* **EXCERPT**:

--- Start ---

Dāvis added the comment:

Of course I agree that proper solution is to use Unicode/Wide API but that's 
much more work to implement and I rather have now this half-fix which works for 
most of cases than nothing till whenever Unicode support is implemented which 
might be nowhere soon.


> IMO, it makes more sense for programs to use UTF-8, or even UTF-16. Codepages 
> are a legacy that we need to move beyond. Internally the console uses 
> UTF-16LE. 

yes that's true, but we can't do anything about current existing programs and 
so if we default to UTF-8 it will be even worse than defaulting to ANSI because 
there aren't many programs on Windows which would use UTF-8, in fact it's quite 
rare because there's not even good UTF-8 support for console itself like you 
mentioned. Also here I'm talking only about ANSI WinAPI programs with 
console/pipe encoding and not internal or file encoding which here we don't 
really care about.


> Note that patch 3 requires setting `encoding` for even python.exe as a child 
> process, because sys.std* default to ANSI when isatty(fd) isn't true.

I think Python is a bit broken here and IMO it should also use console's 
encoding not ANSI when outputting to console pipe and use ANSI if it really is 
a file.

--- End ---

* **SHORT TASK A**:
Answer these questions from the console encoding comment, one per line, marking each answer (i), (ii), (iii):
(i) What encoding does the console use internally?
(ii) What do sys.std* default to when isatty(fd) isn't true?
(iii) Which two kinds of encoding does the writer say are not of concern here?
* **SHORT TASK B**: Explain why the writer of the console encoding comment thinks defaulting to UTF-8 would be worse than defaulting to ANSI.
* **SHORT TASK C**: Translate the sentence "Internally the console uses UTF-16LE." from the console encoding comment into Spanish.
The listing after this comment plays no part in any of the work.

* **DATA SECTION**:
--- Start ---

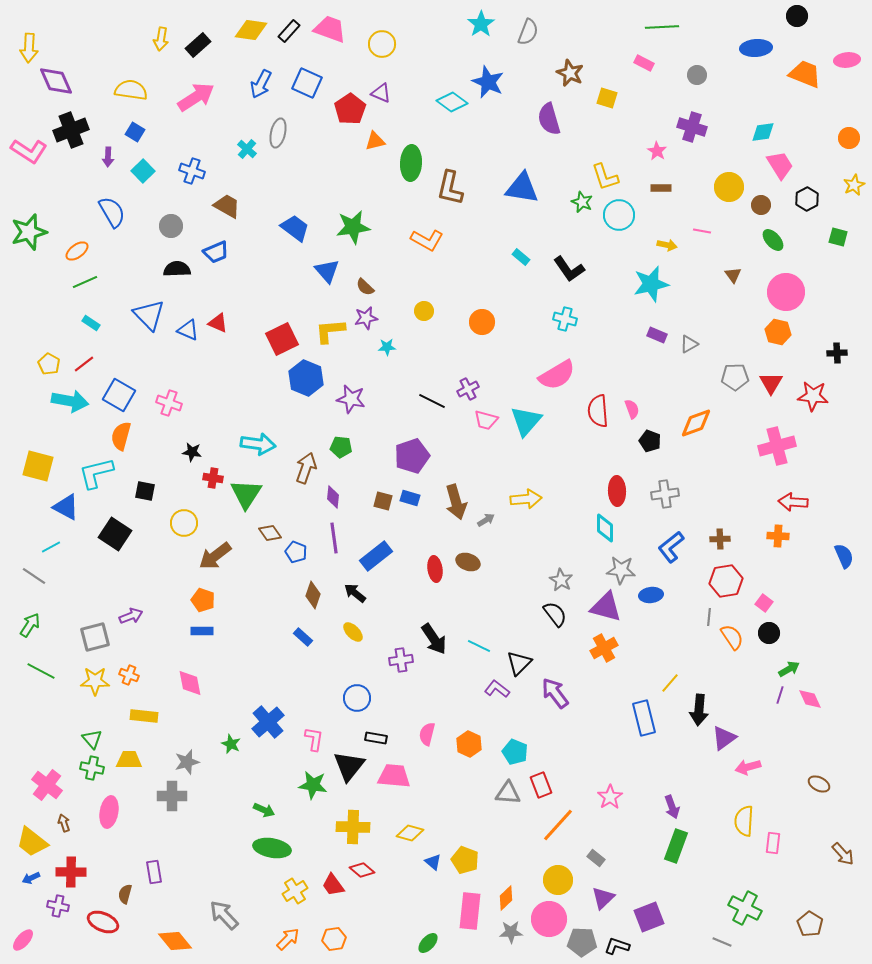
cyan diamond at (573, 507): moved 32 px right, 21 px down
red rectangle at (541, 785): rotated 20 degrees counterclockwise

--- End ---

* **CORRECT RESULT A**:
(i) UTF-16LE
(ii) ANSI
(iii) Internal encoding and file encoding

* **CORRECT RESULT B**: Not many programs on Windows use UTF-8. That is quite rare because the console itself lacks good UTF-8 support.

* **CORRECT RESULT C**: Internamente, la consola usa UTF-16LE.